OPDRACHT A: Geef het tekstfragment woordelijk weer vanaf "Het hof gaat" tot en met "en 2.13 genoemd.".
OPDRACHT B: Welk totaalbedrag aan administratiekosten is volgens het tekstfragment in rekening gebracht?

TEKSTFRAGMENT:
§

In productie 124 van [appellant] zijn de door De Instuif c.s. in rekening gebrachte bedragen voor administratiekosten vermeld die zijn gebaseerd op de door [appellanten] overlegde facturen van De Instuif c.s. over de jaren 2008-2021. Het totaalbedrag van de in rekening gebrachte administratiekosten is € 1.299,67. Samen met de in rekening gebrachte capaciteitstarieven (€ 1.988,94) komt dat neer op een bedrag van € 3.288,61. Zoals hiervoor in 2.10 is geoordeeld, mochten De Instuif c.s. een bedrag van € 120,75 per jaar tegen het prijspeil van 2022 in rekening brengen voor administratieve werkzaamheden inzake water en elektriciteit. Voor de berekening van het bedrag dat De Instuif c.s. over de jaren 2008-2021 in rekening hadden mogen brengen zal dit bedrag van 2022 ‘terug geïndexeerd’ moeten worden. Voor de indexering dient dan te worden aangesloten bij de door partijen in het kader van de parkbijdragen overgelegde indexeringscijfers van het CPI (zie hierna in 2.16).
Conclusie inzake kosten voor water en elektriciteit (gewijzigde vorderingen 19, 20 en 27)
2.14.
Het hof gaat voor de kosten van het verbruik van water en elektriciteit uit van de berekeningen van [appellanten] , [8] omdat die berekeningen kenbaar zijn gebaseerd op enerzijds de bedragen die staan vermeld op de facturen van de leveranciers van water en energie, zoals overgelegd door De Instuif c.s., en anderzijds op de bedragen uit de facturen van De Instuif c.s., zoals overgelegd door [appellanten] Voor de administratiekosten gaat het hof uit van de ureninschatting van De Instuif c.s. tegen een uurtarief van € 50,- (exclusief btw; prijspeil 2022) en daarbij horende berekening zoals hiervoor in 2.10 en 2.13 genoemd.
2.15.
Op basis hiervan zal het hof een bedrag van
€ 119,11aan teveel in rekening gebrachte kosten voor waterverbruik en een bedrag van
€ 1.101,41als teveel in rekening gebrachte kosten voor elektriciteitsverbruik toewijzen. Daarnaast zal het hof de vorderingen voor het teveel in rekening gebrachte administratiekosten voor water en elektriciteit en de in rekening gebrachte capaciteitstarieven op de volgende wijze toewijzen. De Instuif c.s. zullen aan [appellanten] de uitkomst van de volgende berekening aan [appellanten] terug moeten betalen: het bedrag van € 3.288,61 minus de bedragen die De Instuif c.s. in de jaren 2008-2021 aan administratiekosten in rekening hadden mogen brengen uitgaande van een jaarbedrag van € 120,75 met prijspeil 2022. Het hof geeft daarbij de volgende toelichting. Uitgaande van het bedrag van € 120,75 dat De Instuif c.s. in 2022 in rekening hadden mogen brengen en het indexcijfer van 1,3 % over 2020 (het jaar voorafgaand aan de indexering), zoals genoemd in productie 95 van [appellanten] , hadden De Instuif c.s. in 2021 een bedrag van € 119,20 aan administratiekosten in rekening mogen brengen. Het bedrag aan administratiekosten dient vervolgens per jaar op deze wijze te worden teruggerekend tot aan 2008 aan de hand van de indexcijfers zoals genoemd in productie 95 van [appellanten] en productie 22 van De Instuif c.s. Vervolgens dient de optelsom van deze bedragen over de jaren 2008-2021 afgetrokken te worden van het over die jaren in rekening gebrachte bedrag voor administratiekosten en capaciteitstarief, zijnde € 3.288,61. De uitkomst van deze som dienen De Instuif c.s. terug te betalen aan [appellanten]
Parkbijdrage (gewijzigde vorderingen 21 en 22)

§

VERMELDINGEN:
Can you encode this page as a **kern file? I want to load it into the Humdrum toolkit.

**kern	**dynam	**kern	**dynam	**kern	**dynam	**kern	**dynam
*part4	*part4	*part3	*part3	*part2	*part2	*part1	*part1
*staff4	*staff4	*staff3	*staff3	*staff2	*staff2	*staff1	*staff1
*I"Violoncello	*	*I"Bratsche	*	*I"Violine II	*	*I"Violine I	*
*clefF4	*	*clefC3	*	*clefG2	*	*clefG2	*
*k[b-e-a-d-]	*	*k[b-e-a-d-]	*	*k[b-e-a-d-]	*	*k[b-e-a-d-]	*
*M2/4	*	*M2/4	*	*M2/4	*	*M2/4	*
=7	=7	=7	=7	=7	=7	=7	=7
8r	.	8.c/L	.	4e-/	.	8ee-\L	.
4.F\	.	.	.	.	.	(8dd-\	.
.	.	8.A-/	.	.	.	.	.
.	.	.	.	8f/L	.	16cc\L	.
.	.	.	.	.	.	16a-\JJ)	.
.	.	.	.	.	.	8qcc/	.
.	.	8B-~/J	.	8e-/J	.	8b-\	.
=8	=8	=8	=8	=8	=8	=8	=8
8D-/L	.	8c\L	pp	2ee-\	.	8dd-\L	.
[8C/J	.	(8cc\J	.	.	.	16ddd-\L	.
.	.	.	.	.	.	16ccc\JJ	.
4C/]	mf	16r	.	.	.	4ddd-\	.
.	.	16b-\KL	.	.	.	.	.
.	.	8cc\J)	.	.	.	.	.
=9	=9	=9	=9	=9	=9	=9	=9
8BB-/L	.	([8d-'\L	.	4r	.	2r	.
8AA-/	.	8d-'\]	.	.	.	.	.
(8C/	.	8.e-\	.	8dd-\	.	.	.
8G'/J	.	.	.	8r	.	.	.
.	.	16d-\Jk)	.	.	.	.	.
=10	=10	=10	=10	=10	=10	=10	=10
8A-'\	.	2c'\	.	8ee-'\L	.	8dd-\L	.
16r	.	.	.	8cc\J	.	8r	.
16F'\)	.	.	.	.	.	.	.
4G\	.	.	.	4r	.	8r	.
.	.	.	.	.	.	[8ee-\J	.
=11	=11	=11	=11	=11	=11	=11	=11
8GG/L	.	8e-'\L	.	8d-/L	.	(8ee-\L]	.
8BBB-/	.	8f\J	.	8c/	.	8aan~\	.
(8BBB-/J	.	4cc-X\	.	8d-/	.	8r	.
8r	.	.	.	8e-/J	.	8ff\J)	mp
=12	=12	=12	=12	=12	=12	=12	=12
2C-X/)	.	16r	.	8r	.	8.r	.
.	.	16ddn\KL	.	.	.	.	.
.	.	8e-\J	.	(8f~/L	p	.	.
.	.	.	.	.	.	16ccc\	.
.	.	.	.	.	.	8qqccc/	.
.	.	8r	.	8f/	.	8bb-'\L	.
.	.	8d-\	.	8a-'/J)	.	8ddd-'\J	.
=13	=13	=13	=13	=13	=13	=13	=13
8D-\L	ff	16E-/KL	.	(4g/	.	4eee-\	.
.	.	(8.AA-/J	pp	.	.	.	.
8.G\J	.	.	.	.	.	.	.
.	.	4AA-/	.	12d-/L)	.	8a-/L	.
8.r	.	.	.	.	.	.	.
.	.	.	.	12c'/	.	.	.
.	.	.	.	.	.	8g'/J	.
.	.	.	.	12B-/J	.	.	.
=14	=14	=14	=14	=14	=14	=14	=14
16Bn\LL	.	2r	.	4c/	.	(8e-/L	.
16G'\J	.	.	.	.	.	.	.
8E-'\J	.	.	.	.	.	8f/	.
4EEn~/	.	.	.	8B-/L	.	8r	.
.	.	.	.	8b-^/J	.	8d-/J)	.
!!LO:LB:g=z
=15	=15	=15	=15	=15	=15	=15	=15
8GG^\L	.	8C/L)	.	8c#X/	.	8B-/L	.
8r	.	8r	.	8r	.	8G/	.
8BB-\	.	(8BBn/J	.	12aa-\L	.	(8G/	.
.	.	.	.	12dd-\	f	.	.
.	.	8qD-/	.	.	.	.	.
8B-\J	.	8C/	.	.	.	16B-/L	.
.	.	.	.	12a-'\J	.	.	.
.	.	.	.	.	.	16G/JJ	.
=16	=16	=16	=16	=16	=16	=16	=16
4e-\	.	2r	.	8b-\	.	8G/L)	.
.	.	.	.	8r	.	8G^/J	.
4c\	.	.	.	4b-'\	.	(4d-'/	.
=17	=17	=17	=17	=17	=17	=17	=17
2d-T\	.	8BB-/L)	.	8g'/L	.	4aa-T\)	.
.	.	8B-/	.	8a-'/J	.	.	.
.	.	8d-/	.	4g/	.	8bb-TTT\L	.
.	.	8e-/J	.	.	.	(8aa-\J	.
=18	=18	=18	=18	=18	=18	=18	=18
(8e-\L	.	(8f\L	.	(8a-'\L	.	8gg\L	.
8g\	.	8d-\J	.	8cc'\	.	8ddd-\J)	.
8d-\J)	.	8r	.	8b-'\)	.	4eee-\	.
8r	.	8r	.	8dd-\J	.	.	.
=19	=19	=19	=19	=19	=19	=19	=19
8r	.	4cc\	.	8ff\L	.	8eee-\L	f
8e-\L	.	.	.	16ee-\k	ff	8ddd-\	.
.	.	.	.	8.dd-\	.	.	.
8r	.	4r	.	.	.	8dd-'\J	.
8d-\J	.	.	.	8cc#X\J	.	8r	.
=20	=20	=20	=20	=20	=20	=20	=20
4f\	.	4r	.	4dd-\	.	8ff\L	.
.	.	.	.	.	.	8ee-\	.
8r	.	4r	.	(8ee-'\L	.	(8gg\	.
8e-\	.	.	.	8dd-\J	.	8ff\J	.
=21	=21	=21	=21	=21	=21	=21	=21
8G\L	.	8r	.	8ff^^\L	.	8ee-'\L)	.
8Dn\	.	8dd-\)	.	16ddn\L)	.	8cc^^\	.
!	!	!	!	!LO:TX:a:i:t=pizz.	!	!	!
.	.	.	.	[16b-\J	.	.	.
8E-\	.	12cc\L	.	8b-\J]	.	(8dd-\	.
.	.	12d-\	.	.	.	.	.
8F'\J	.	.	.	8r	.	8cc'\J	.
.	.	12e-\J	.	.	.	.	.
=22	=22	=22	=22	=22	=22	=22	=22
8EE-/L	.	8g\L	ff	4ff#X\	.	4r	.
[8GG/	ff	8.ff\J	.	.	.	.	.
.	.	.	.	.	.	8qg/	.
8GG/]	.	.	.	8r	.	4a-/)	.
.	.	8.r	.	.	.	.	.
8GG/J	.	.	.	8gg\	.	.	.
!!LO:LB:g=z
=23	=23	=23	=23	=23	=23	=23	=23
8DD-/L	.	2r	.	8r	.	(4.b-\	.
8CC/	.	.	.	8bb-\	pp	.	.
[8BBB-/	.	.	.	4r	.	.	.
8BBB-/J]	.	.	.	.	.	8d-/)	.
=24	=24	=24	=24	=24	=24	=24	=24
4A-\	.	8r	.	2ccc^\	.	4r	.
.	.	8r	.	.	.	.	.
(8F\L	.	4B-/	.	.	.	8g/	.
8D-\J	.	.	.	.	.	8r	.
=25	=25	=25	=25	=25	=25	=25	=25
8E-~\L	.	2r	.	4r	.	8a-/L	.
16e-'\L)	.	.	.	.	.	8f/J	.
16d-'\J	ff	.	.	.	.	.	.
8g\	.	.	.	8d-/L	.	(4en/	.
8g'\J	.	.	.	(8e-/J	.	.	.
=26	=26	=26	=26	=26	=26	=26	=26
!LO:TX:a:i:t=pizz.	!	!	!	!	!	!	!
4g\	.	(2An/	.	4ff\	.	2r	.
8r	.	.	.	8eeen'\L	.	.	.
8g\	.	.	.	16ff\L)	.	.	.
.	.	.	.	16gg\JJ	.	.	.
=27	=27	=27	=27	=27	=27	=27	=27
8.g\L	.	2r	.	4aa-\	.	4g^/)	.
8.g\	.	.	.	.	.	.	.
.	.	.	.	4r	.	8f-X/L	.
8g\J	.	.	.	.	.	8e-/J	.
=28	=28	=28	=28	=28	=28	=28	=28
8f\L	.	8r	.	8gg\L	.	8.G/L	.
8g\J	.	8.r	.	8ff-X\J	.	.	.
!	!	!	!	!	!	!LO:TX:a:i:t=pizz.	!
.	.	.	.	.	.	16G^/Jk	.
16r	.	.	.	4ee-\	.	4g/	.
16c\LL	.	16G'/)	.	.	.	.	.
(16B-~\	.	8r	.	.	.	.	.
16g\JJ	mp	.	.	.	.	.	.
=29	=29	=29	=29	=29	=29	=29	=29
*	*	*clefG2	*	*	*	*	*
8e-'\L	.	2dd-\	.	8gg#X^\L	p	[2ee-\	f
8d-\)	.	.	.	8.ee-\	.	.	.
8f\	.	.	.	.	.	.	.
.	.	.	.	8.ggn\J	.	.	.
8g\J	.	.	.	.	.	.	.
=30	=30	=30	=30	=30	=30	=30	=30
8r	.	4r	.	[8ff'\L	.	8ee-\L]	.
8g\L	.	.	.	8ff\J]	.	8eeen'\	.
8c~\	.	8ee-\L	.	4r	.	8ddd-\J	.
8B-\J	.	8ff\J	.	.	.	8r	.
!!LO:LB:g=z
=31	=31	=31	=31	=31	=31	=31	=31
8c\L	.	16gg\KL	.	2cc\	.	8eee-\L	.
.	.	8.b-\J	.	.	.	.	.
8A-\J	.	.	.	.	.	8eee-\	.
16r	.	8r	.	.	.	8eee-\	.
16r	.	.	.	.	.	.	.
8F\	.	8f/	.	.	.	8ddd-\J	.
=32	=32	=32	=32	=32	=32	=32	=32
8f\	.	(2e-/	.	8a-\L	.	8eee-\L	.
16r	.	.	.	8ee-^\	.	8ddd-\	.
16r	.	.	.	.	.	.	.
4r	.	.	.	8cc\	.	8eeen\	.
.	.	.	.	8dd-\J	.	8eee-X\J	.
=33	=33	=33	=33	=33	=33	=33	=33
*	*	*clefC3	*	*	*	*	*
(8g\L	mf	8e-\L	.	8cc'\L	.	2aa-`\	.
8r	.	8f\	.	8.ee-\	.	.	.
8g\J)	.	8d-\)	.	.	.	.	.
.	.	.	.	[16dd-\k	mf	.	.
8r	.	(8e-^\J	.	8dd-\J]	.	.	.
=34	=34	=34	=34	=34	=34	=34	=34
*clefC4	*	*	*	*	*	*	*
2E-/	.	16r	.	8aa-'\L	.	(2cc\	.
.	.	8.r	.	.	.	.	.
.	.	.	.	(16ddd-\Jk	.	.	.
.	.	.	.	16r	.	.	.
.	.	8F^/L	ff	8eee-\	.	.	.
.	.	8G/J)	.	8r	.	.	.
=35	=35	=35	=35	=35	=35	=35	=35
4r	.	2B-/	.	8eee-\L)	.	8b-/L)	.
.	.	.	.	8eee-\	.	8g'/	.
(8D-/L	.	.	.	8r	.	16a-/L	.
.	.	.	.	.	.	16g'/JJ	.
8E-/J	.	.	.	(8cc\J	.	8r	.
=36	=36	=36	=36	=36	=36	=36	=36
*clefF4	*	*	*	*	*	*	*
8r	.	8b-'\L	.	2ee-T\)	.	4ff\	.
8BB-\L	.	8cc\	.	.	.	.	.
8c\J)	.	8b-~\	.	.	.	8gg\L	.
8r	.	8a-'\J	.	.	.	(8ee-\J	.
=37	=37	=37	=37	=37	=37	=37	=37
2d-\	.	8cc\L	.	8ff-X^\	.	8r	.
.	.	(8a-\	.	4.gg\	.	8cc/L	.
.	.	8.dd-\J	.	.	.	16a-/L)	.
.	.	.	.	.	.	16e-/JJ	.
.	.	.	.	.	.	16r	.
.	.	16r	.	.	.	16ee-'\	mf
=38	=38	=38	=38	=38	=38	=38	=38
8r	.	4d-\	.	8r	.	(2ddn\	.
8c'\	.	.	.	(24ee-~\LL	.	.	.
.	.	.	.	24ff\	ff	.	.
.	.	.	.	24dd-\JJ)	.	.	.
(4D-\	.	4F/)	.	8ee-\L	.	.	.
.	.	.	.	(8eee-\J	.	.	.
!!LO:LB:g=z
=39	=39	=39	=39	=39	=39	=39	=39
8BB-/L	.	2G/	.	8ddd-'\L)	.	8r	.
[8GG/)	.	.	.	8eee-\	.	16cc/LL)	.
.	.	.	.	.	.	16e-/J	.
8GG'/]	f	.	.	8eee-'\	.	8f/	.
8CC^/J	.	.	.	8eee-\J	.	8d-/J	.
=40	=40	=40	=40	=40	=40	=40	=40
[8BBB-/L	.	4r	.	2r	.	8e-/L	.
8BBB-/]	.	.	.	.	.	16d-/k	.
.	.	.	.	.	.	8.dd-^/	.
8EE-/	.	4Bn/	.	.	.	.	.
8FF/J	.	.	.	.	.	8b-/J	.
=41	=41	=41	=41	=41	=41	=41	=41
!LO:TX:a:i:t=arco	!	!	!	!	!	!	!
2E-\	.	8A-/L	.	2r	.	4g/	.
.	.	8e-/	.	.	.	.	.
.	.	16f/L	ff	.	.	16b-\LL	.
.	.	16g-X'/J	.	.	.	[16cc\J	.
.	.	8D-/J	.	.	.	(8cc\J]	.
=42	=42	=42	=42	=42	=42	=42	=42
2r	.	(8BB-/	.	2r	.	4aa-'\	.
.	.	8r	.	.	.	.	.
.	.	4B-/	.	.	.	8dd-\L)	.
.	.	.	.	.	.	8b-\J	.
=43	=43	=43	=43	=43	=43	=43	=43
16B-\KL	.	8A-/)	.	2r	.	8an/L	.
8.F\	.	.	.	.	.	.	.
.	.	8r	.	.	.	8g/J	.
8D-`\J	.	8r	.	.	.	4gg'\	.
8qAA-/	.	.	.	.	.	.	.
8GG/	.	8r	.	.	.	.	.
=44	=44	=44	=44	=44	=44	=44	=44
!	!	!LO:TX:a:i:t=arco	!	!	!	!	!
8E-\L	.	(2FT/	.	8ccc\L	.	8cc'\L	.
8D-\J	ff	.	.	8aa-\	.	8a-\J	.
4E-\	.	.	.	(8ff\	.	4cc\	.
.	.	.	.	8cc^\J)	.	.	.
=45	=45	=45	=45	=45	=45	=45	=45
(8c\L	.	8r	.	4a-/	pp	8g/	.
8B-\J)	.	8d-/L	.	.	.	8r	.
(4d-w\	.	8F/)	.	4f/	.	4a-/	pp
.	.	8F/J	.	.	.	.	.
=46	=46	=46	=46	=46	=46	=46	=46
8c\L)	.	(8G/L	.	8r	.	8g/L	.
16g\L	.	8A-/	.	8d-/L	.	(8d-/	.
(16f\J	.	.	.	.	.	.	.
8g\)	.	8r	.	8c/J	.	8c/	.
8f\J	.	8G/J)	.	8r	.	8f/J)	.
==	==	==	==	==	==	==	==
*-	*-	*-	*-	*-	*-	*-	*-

§

UITVOER A:
Het hof gaat voor de kosten van het verbruik van water en elektriciteit uit van de berekeningen van [appellanten] , [8] omdat die berekeningen kenbaar zijn gebaseerd op enerzijds de bedragen die staan vermeld op de facturen van de leveranciers van water en energie, zoals overgelegd door De Instuif c.s., en anderzijds op de bedragen uit de facturen van De Instuif c.s., zoals overgelegd door [appellanten] Voor de administratiekosten gaat het hof uit van de ureninschatting van De Instuif c.s. tegen een uurtarief van € 50,- (exclusief btw; prijspeil 2022) en daarbij horende berekening zoals hiervoor in 2.10 en 2.13 genoemd.

UITVOER B: Het totaalbedrag van de in rekening gebrachte administratiekosten is € 1.299,67.